NAME

File::MergeSort - Merge sort ordered data files.

SYNOPSIS

use File::MergeSort;


## Create the MergeSort Object.  
my $sort = new File::MergeSort( 
              $file_list,             	# Anonymous array of path/files 
              \&index_extract_function 	# Reference to a subroutine that 
);


## Retrieves the next line for porcessing
my $line = $sort->next_line;  
print "$line\n";


## Dumps remaining records in sorted order to a file.    Default: <STDOUT>	
$sort->dump( [file] ); 	

DESCRIPTION

File::MergeSort provides an easy way to merge, parse, process and analyze data that distributed in presorted files using the well known merge sort algorith. User supplies a list of file pathnames and a function to extract an numeric index value from each record line. By calling the "next_line" or "dump" function, the user can retrieve the records in an ordered manner.

File::MergeSort is a hopefully straight forward solution for situations where one wishes to merge data files with PRE-ORDERED records. An example might be application server logs which record events chronilogically from a cluster. If we want to examine, process or merge several files but retain the chronological order, then MergeSort is for you.

Here's how it works ...

As arguments, MergeSort takes a reference to an anonymous array of filepaths/names and a reference to a subroutine that extracts an index value. The anonymous array of the filenames are the files to be sorted with the subroutine determining the sort order. When passed a line (i.e. a scalar) from one of the files, the user supplied subroutine must return a numeric index value associated with the line. The records are then culled in ascending order based on the index values.

More detail ...

For each file MergeSort opens a IO::File or IO::Zlib object. ( MergeSort handles mixed compressed and uncompressed files seamlessly by detecting for files with .z or .gz extensions. ) Initially the first line is indexed acording to the subroutine. A stack is created based on these values.

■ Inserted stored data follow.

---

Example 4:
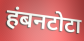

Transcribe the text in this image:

हंबनटोटा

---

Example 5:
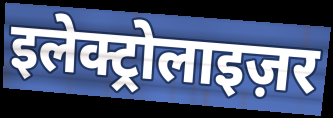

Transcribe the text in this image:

इलेक्ट्रोलाइज़र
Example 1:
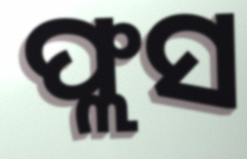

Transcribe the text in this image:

ଫ୍ଲସ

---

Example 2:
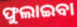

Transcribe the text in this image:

ଫୁଲାଇବା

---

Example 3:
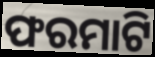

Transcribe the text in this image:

ଫରମାଟି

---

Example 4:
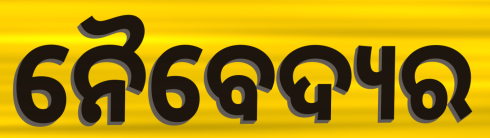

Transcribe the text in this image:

ନୈବେଦ୍ୟର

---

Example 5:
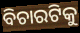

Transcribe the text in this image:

ବିଚାରଟିକୁ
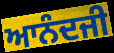
ਆਨੰਦਜੀ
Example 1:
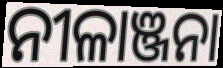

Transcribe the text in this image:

ନୀଳାଞ୍ଜନା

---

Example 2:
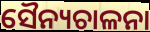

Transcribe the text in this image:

ସୈନ୍ୟଚାଳନା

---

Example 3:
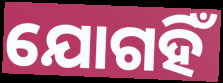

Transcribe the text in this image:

ଯୋଗହିଁ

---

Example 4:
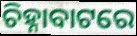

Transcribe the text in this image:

ଚିହ୍ନାବାଟରେ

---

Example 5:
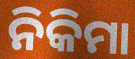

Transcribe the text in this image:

ନିକିମା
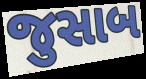
જુસાબ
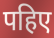
पहिए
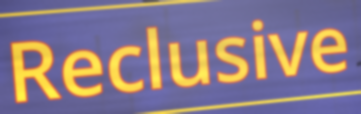
Reclusive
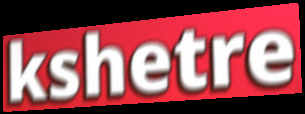
kshetre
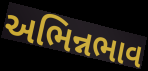
અભિન્નભાવ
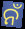
ନଁ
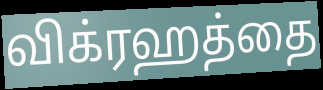
விக்ரஹத்தை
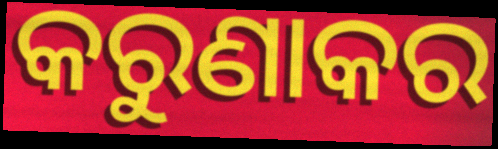
କରୁଣାକର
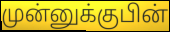
முன்னுக்குபின்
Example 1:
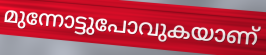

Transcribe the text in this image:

മുന്നോട്ടുപോവുകയാണ്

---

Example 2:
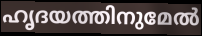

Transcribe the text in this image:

ഹൃദയത്തിനുമേൽ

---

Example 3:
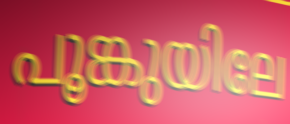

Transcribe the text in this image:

പൂങ്കുയിലേ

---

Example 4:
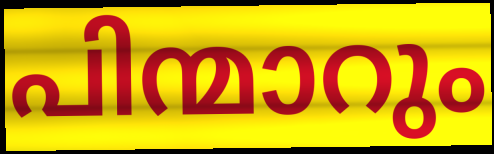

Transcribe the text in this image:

പിന്മാറും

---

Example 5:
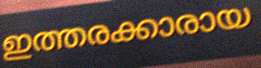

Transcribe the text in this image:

ഇത്തരക്കാരായ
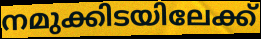
നമുക്കിടയിലേക്ക്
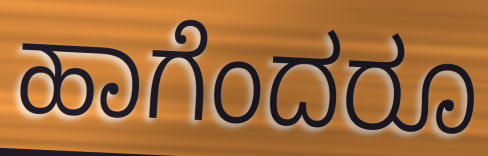
ಹಾಗೆಂದರೂ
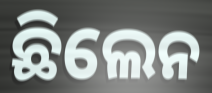
ଛିଲେନ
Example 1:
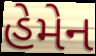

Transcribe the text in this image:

હેમેન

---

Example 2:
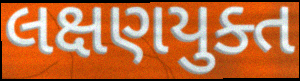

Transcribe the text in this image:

લક્ષણયુક્ત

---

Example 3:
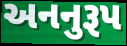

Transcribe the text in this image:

અનનુરૂપ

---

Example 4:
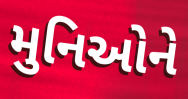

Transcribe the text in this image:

મુનિઓને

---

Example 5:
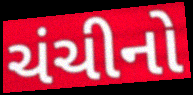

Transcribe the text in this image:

ચંચીનો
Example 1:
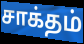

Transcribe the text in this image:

சாக்தம்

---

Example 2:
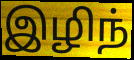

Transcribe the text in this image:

இழிந்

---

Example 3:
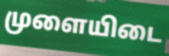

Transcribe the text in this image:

முளையிடை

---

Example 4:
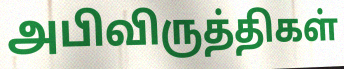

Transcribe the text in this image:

அபிவிருத்திகள்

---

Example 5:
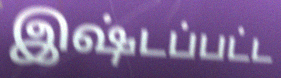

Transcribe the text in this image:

இஷ்டப்பட்ட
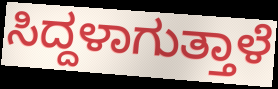
ಸಿದ್ದಳಾಗುತ್ತಾಳೆ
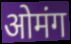
ओमंग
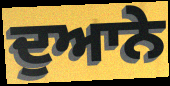
ਦੁਆਨੇ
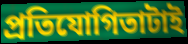
প্রতিযোগিতাটাই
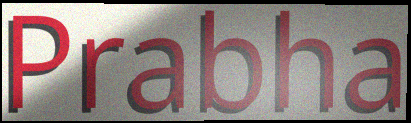
Prabha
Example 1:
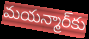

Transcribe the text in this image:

మయన్మార్‌కు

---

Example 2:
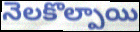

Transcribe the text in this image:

నెలకొల్పాయి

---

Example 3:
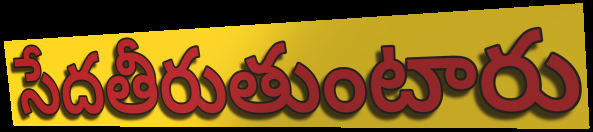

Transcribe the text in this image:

సేదతీరుతుంటారు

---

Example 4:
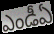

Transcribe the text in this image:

ఎండీఏ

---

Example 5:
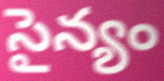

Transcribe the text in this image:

సైన్యం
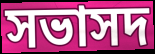
সভাসদ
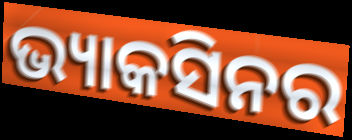
ଭ୍ୟାକସିନର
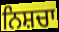
ਨਿਸ਼ਚਾ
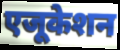
एजूकेशन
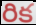
రిక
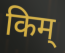
किम्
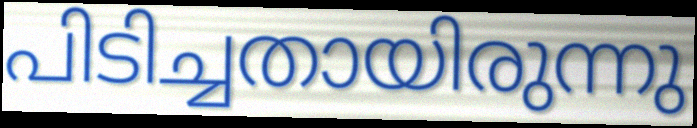
പിടിച്ചതായിരുന്നു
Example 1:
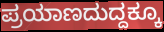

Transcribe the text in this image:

ಪ್ರಯಾಣದುದ್ದಕ್ಕೂ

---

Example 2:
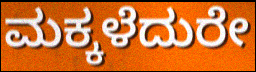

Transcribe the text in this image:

ಮಕ್ಕಳೆದುರೇ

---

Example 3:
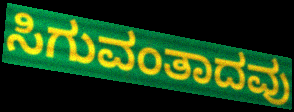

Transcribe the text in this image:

ಸಿಗುವಂತಾದವು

When the function 'next_line' is called, MergeSort returns the line with the lowest index value. MergeSort then replenishes the stack, reads a new line from the corresponding file and places it in the proper position for the next call to 'next_line'.

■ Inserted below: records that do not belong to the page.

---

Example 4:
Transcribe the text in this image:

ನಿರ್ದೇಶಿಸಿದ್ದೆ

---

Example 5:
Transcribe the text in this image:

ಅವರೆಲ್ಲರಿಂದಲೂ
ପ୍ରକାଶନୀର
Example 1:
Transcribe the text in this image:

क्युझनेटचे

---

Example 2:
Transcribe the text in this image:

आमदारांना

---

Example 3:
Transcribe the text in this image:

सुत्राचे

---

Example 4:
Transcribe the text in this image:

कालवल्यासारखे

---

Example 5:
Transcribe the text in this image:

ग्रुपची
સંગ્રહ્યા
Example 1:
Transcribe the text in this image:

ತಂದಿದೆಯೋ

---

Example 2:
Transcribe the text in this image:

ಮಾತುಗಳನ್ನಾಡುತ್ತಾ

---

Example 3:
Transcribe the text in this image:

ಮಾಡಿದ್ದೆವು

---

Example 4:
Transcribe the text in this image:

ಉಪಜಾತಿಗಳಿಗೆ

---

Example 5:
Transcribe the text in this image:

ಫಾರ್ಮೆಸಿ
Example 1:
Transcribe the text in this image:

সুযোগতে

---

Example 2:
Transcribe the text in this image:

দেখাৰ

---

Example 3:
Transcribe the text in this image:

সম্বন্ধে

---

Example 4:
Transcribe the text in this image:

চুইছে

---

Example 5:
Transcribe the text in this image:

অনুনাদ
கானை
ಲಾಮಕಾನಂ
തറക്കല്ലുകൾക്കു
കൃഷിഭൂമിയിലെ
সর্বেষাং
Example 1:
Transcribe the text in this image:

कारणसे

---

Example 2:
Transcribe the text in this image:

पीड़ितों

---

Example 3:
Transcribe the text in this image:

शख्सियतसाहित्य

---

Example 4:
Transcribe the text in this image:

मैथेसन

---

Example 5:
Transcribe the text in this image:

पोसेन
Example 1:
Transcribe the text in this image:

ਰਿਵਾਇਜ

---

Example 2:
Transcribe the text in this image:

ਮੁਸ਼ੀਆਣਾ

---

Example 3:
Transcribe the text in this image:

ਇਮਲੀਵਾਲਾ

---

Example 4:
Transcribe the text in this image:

Additional Notes: - A stable sort is implemented, i.e. a single file is read until its index is no longer the lowest value. - If the file ends in .z or .gz then the file is opened with IO::Zlib, instead.

EXAMPLE

   # This program does looks at files found 
   # in /logfiles, returns the records of the
   # files sorted by the date  in mm/dd/yyyy
   # format

  use File::MergeSort;

	
  my $files =  [ 'logfiles/log_server_1.log' , 
			  'logfiles/log_server_2.log' ,
			  'logfiles/log_server_3.log' 
			]	

  my $ms = new File::MergeSort($files, \&index_sub);
	
  while (my $line = $ms->next_line) {
    .
	.	some operations on $line
	.
  }



  sub index_sub{

    # Use this to extract a date of
    # the form mm-dd-yyyy.
	 
    my $line = shift;

    # Be cautious that only the date will be
    # extracted. 
    $line =~ /(\d{2})-(\d{2})-(\d{4})/;
 
    return "$3$1$2";  # Index is an interger, yyyymmdd
                      # Lower number will be read first.
  }	
	

TODO

Implement a generic test/comparison function to replace text/numeric comparison.
Implement a configurable record seperator.
Allow for optional deletion of duplicate entries.

EXPORT

None by default.

AUTHOR

Chris Brown, chris.brown@cal.berkeley.edu

Copyright(c) 2003 Christopher Brown. All rights reserved. This program is free software; you can redistribute it and/or modify it under the terms of the License, distributed with PERL. Not intended for evil purposes. Yadda, yadda, yadda ...

SEE ALSO

perl. IO::File. IO::Zlib. Compress::Zlib.